Pytany, czy w nowej kadencji możliwe są rządy np. z Konfederacją, Kaczyński odparł: “Nie mamy złudzeń, że aby skutecznie rządzić, musimy samodzielnie wygrać wybory”. Jak wskazał, w przeciwnym razie może powstać coś “niezwykle chybotliwego, niespójnego”. “Poza tym taki nasz sojusznik miałby zawsze wybór – a my nie. Ogon machałby psem” – dodał.
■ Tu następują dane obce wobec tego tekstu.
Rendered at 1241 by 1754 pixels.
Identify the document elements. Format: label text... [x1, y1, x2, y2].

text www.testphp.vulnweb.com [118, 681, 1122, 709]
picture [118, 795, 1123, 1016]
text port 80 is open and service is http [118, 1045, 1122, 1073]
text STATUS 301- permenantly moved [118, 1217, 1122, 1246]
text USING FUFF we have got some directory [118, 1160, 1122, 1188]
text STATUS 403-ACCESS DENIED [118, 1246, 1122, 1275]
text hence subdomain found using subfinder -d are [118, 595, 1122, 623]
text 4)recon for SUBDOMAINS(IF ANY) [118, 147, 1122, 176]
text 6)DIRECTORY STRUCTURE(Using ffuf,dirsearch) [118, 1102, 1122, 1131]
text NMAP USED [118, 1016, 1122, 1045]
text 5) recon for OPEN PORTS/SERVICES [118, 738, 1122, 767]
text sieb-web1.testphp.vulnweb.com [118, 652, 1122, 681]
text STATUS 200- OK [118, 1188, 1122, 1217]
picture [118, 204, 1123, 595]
Według prezesa PiS “duża część społeczeństwa zdaje sobie sprawę, jak niespójne, złe i destrukcyjne dla kraju byłyby rządu tak egzotycznego niekiedy konglomeratu, jakim jest dziś opozycja”. “Potwierdził to ostatnio sondaż, z którego wynika, że aż 64 proc. Polaków uważa, iż opozycja nie jest gotowa do przejęcia władzy. Gołym okiem widać, że te siły nie niosą żadnej dobrej polskiej perspektywy, zwłaszcza w czasach tak niepewnych, pełnych niebezpieczeństw. Gdyby wspólnie stworzyły rząd, Polskę czekałby wielki chaos” – ocenił.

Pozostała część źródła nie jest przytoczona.